If you're going to be carrying much, you'll need a rear rack. And while you could put a basket (or computer tower) back there to carry stuff, I prefer to use panniers that hang off the side of the rack. They are waterproof and I can take them into the store with me, so I don't keep accumulating plastic bags. This particular rack (Axiom Odyssey) has the extra guards to keep panniers from getting caught in your wheel and it has one of the highest weight ratings I could find, at around 150 lbs.

rear Axiom Odyssey rack

And sometimes it's nice to be able to see what you are carrying--in case it is delicate or otherwise in need of a watchful eye--and to have a front rack, also. This one is a CETMA rack from Oregon. I've also mounted the (hub-powered) light underneath the rack, so it doesn't get obstructed by anything I might be carrying. Among other things (plants, trash cans, cardboard boxes, dishes, I've also carried a complete bike on the front rack. I removed the wheels, bungeed the frame on the rack sitting upright, then sandwiched the two wheels on.

CETMA rack and light mount
You can also see the curtains Rebecca and I made in the upper right side of the photo.

If you are using your front rack a lot, and carrying heavy stuff, it would be better to attach the rack to the frame (which doesn't rotate), instead of the handlebars and fork (which do), like this rack from WorkCycles. Either way, you'll want something to keep the front end from rotating while you're trying to load up your rack. I put a small spring between the frame and the fork to keep the fork/wheel from rotating too far.
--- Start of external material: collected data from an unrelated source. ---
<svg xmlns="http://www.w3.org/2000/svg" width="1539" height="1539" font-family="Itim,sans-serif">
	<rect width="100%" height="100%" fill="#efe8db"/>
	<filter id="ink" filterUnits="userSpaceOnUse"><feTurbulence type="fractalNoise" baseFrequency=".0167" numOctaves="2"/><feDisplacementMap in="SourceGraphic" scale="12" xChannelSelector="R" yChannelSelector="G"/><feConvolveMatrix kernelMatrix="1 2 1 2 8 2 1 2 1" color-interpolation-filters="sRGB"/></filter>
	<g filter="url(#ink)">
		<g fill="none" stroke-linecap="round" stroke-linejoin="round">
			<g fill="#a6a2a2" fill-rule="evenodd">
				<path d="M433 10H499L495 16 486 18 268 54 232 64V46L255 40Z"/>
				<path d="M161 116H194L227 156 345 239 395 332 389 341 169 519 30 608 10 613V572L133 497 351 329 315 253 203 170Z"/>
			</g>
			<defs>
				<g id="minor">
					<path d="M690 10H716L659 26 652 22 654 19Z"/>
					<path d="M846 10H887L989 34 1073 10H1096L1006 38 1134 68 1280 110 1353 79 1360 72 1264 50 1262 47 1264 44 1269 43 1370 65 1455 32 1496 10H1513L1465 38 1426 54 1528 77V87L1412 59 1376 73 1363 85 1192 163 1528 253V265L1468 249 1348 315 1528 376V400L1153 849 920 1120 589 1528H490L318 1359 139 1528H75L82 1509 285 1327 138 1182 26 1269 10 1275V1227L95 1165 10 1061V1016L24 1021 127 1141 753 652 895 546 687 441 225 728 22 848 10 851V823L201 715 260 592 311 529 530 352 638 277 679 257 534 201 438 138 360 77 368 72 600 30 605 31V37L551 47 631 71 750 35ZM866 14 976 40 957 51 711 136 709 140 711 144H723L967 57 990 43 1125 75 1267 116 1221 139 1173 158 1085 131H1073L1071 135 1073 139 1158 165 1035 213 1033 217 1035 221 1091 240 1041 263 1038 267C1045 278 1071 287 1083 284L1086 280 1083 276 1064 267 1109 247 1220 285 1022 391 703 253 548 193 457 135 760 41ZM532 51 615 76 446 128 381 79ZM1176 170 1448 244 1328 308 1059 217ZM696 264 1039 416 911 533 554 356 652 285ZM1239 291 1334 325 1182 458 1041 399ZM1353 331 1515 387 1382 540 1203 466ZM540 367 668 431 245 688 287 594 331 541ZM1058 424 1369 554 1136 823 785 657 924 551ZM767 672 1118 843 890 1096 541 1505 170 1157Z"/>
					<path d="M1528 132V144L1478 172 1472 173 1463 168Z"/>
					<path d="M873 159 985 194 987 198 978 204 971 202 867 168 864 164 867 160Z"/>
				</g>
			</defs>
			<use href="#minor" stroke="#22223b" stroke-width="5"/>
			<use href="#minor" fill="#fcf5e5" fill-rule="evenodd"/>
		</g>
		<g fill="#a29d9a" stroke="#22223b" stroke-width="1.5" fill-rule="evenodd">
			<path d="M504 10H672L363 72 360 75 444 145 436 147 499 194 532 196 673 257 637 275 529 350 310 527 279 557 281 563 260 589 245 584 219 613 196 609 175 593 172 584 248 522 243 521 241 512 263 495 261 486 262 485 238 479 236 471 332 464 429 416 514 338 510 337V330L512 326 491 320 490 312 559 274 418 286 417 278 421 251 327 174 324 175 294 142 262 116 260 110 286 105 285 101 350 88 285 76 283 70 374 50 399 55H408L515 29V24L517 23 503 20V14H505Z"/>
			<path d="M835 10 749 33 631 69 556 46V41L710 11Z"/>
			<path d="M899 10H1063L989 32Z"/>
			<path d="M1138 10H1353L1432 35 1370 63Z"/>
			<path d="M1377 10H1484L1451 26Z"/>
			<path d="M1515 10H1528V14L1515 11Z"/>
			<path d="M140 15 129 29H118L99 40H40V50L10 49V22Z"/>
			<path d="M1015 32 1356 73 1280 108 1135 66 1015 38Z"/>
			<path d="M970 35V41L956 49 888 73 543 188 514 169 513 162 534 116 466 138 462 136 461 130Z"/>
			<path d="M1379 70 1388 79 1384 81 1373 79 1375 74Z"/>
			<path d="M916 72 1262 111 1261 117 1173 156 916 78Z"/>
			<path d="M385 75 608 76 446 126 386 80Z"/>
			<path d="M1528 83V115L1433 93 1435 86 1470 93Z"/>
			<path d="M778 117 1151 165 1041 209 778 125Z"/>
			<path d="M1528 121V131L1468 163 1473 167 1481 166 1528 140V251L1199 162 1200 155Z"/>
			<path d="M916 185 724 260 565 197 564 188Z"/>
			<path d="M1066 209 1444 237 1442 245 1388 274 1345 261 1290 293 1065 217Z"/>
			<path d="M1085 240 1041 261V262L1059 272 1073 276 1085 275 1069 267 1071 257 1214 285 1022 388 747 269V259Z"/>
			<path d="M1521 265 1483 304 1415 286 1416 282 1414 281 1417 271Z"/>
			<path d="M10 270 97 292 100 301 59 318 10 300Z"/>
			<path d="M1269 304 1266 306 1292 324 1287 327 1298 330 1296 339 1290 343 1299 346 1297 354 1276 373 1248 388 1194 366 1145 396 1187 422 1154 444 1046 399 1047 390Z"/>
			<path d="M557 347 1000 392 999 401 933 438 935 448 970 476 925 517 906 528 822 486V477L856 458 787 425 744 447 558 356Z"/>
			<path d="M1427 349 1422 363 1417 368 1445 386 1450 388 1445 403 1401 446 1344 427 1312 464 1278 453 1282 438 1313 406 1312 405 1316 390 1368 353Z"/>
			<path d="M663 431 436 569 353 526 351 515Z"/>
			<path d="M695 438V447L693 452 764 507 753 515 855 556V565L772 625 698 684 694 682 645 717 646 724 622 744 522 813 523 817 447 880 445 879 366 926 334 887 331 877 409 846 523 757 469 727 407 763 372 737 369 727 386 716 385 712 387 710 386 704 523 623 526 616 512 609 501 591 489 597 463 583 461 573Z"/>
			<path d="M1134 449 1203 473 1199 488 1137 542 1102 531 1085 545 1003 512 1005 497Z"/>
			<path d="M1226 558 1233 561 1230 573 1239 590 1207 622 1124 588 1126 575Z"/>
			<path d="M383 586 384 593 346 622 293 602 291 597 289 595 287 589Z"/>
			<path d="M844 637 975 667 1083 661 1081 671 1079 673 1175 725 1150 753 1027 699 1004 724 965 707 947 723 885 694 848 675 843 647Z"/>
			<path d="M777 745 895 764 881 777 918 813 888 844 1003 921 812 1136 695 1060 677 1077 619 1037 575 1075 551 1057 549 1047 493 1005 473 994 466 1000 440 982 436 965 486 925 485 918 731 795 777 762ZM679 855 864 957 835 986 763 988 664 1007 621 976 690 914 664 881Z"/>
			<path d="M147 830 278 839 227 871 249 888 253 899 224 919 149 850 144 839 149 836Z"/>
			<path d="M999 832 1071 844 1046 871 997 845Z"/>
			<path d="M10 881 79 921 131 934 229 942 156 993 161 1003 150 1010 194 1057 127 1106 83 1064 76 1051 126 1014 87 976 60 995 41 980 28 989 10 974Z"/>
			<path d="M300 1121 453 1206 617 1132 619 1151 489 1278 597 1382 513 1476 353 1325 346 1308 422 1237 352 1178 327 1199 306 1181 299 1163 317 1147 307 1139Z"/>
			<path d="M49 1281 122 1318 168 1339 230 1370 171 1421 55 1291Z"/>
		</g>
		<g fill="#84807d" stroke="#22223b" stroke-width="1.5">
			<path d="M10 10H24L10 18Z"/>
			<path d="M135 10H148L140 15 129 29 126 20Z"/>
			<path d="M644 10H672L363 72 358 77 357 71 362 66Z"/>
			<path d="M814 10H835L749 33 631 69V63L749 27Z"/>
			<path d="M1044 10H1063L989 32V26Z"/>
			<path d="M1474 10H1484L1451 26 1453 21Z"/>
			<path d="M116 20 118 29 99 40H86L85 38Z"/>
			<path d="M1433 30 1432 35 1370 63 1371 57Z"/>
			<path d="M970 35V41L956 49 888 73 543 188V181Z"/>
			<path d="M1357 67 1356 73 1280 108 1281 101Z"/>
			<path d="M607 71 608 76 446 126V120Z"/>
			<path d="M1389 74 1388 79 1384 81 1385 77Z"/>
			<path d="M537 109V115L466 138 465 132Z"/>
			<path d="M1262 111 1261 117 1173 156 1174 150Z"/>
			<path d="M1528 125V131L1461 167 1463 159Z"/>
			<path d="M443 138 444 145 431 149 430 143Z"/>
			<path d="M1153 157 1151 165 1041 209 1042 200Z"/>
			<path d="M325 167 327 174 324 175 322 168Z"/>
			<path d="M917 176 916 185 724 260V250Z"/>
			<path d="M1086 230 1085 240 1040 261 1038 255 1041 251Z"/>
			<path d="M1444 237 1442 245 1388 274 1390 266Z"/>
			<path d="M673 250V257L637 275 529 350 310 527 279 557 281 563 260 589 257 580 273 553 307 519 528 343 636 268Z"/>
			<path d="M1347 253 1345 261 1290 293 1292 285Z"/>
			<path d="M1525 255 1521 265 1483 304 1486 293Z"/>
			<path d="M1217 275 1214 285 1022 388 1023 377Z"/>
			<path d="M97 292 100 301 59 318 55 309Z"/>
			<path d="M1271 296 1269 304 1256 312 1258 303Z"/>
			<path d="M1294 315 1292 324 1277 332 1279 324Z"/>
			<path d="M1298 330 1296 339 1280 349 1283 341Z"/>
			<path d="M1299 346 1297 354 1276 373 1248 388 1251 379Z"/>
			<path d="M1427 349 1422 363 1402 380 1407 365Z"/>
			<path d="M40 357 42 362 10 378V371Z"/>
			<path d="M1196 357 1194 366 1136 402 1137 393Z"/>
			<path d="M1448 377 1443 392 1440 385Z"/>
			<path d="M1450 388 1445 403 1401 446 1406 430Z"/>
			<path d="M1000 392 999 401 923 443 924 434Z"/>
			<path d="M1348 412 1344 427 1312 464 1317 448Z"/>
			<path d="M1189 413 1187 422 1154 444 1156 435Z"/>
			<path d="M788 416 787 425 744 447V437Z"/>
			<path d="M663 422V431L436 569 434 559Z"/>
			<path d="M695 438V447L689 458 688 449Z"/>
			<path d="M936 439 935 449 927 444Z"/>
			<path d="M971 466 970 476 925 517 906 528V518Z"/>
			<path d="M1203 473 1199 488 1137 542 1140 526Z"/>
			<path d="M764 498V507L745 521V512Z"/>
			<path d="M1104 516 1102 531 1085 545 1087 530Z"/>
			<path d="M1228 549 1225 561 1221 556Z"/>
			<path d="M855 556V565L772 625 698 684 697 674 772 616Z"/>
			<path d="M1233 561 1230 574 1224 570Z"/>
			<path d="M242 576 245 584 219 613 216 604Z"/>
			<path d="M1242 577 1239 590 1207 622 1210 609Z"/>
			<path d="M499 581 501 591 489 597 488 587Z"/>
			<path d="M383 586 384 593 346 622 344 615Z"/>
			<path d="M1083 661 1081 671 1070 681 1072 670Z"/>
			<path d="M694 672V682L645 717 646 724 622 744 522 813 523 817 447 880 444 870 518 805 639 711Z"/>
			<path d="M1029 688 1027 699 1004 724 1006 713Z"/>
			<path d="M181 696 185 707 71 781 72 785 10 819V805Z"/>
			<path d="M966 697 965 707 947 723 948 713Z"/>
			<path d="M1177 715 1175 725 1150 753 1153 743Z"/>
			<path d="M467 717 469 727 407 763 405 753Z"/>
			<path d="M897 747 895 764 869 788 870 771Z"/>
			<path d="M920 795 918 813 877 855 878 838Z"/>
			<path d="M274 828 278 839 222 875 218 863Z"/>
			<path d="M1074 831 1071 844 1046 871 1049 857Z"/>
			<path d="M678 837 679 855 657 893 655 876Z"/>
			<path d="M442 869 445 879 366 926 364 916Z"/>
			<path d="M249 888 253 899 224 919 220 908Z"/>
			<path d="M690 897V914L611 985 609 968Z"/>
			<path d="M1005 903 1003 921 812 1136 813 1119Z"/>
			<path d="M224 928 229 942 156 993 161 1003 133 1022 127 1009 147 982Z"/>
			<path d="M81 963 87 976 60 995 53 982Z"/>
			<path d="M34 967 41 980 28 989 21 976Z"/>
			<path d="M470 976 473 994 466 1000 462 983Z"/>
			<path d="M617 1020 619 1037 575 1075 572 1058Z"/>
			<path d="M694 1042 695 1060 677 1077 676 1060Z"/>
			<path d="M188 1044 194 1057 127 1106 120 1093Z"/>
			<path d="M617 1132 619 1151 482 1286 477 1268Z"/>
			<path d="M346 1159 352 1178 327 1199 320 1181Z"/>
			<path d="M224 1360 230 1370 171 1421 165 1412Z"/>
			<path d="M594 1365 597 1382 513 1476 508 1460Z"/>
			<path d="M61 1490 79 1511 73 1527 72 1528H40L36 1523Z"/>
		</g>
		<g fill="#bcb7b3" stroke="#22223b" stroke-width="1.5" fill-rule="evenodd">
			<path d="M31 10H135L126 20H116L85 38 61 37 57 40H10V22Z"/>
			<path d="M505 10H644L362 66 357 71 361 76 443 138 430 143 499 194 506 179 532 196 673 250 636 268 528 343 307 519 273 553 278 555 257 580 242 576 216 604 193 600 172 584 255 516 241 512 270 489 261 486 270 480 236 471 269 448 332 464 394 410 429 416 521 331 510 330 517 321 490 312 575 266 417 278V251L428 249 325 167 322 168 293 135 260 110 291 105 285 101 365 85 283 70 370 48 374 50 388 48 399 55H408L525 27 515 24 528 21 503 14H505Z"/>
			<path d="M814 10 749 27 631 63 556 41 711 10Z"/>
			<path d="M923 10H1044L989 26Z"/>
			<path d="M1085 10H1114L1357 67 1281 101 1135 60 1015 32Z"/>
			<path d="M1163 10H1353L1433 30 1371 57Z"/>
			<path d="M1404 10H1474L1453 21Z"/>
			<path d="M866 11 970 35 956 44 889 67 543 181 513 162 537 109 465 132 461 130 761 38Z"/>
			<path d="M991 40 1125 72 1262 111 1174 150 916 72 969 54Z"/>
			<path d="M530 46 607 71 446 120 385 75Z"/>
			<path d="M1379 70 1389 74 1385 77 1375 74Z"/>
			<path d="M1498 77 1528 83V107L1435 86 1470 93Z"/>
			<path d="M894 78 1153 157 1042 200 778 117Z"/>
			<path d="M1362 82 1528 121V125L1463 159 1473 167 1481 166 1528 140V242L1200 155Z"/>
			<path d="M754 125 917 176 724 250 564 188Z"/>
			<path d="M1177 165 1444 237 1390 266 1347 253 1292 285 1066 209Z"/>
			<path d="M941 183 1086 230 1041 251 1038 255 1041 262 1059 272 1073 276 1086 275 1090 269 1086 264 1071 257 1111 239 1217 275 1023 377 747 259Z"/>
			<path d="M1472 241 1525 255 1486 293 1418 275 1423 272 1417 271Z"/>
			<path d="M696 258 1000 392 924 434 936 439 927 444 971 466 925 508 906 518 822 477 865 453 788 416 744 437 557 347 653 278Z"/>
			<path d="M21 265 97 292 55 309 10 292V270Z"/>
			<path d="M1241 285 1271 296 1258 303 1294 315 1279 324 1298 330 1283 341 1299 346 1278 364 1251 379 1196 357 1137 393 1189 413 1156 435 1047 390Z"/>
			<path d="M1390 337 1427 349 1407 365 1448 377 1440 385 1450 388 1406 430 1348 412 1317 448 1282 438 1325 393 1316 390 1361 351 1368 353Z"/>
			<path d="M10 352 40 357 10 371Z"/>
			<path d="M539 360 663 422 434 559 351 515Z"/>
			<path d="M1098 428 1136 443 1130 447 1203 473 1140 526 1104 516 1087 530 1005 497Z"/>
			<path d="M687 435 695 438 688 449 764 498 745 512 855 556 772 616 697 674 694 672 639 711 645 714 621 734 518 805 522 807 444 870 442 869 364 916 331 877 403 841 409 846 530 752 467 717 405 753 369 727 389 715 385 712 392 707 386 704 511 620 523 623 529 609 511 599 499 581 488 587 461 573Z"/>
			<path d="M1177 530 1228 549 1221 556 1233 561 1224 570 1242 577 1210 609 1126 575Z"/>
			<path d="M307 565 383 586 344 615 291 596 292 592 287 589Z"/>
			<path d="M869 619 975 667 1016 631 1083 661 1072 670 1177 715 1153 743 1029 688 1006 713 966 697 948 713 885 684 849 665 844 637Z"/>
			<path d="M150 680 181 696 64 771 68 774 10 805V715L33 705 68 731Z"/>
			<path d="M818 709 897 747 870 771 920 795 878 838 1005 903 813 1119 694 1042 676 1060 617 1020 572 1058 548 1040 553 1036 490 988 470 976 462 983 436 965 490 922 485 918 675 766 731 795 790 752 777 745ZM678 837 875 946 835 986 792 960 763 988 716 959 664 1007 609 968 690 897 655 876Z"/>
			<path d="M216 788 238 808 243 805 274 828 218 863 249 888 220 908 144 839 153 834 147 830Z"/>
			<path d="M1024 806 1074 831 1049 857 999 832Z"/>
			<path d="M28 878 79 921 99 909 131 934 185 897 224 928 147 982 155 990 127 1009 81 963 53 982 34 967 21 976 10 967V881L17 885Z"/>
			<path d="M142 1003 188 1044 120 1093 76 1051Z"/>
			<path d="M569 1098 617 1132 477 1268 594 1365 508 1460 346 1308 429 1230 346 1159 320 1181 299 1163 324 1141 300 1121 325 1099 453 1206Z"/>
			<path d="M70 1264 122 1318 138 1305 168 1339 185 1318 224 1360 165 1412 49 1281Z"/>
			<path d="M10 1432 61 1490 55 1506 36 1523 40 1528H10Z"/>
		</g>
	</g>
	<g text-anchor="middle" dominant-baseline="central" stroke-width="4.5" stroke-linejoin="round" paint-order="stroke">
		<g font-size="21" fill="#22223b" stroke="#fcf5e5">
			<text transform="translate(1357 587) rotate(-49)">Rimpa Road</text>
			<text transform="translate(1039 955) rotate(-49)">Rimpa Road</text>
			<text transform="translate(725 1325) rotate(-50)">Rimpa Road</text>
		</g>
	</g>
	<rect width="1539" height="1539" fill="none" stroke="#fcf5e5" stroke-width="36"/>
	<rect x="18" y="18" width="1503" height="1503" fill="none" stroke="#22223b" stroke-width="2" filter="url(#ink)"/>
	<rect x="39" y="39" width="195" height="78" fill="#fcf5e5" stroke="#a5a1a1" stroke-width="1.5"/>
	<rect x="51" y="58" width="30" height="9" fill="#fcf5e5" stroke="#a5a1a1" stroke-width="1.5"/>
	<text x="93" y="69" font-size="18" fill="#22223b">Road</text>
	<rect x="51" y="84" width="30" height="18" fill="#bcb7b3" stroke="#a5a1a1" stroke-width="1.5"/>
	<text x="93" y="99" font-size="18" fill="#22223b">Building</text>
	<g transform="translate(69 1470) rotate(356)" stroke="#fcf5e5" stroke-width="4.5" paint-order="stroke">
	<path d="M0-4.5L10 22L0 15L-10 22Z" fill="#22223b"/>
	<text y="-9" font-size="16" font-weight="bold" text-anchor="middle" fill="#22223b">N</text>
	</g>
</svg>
Normally, it doesn't affect steering since you don't move the handlebars very much. It makes tight, low speed turns more difficult and also make maneuvering the bike inside your front door a little harder, but otherwise works great.

front-end spring

In one last safety feature (besides the front and rear lights), I found these pedals with LEDs in addition to the reflectors. They don't require any batteries, the rotation of the pedals powers the lights, very convenient (similar to these, but mine don't have a capacitor that keeps the LEDs on when you stop).

dynamo pedals

Any other noteworthy DIY projects and modifications going on out there?